SUPPLIED RECORDS START
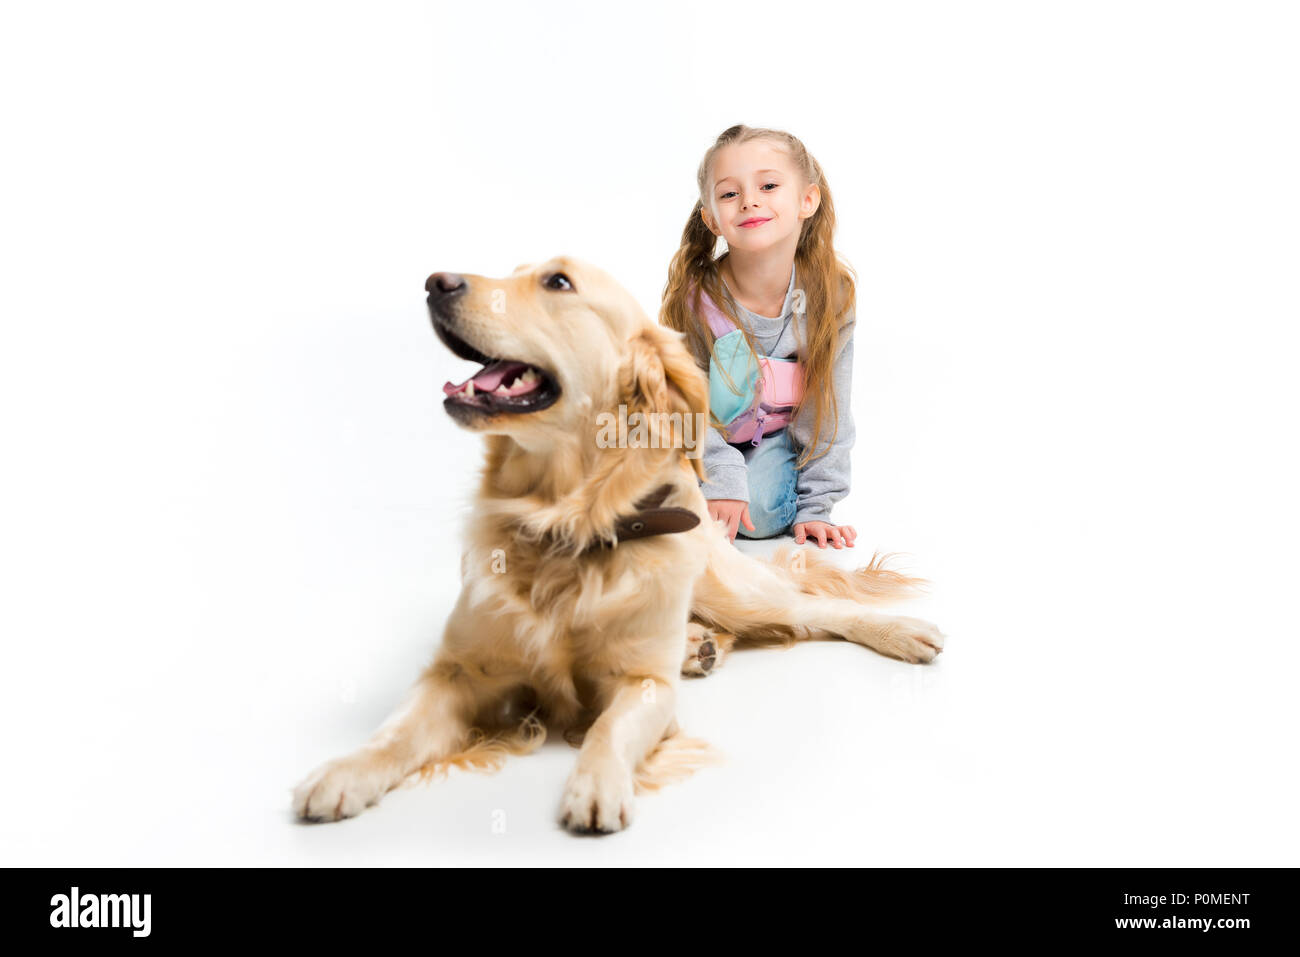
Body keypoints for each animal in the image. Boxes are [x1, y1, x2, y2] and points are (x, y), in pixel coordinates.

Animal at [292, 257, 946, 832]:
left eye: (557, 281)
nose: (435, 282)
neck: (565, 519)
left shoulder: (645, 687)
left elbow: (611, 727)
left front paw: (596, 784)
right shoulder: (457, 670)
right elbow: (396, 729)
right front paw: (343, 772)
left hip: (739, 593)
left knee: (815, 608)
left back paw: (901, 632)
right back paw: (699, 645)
SUPPLIED RECORDS END
SUPPLIED RECORDS START
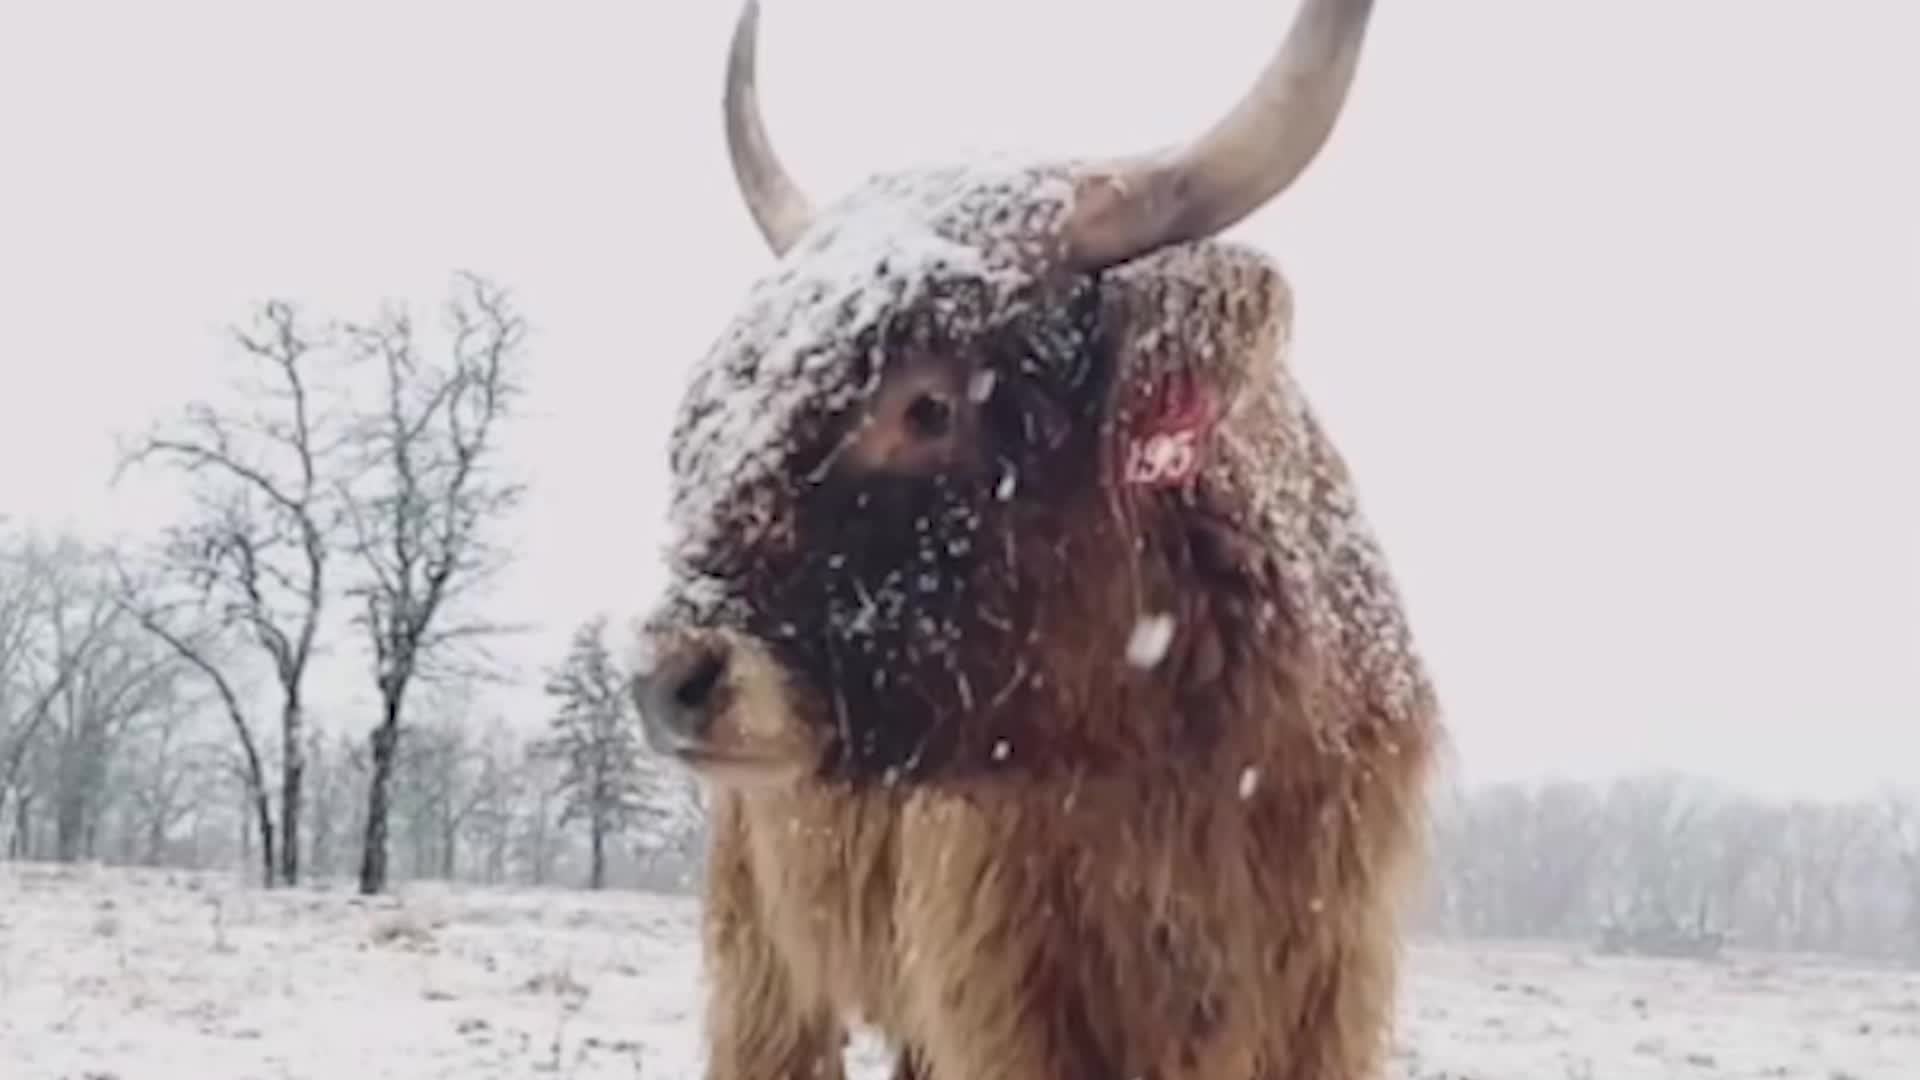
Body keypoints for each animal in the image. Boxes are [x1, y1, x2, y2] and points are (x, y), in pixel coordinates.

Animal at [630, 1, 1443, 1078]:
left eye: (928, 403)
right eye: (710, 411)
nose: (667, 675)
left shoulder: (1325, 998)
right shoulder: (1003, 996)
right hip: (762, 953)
SUPPLIED RECORDS END
In the data above, find the line that contains "neck: (565, 519)" and the line that contains "right back paw: (699, 645)". Repeat exactly those lines and every line between them, and only those.

* [RESPONSE TO THIS TASK]:
neck: (565, 519)
left shoulder: (645, 687)
left elbow: (611, 727)
left front paw: (596, 784)
right shoulder: (457, 670)
right elbow: (396, 729)
right front paw: (343, 772)
left hip: (739, 593)
left knee: (815, 608)
left back paw: (901, 632)
right back paw: (699, 645)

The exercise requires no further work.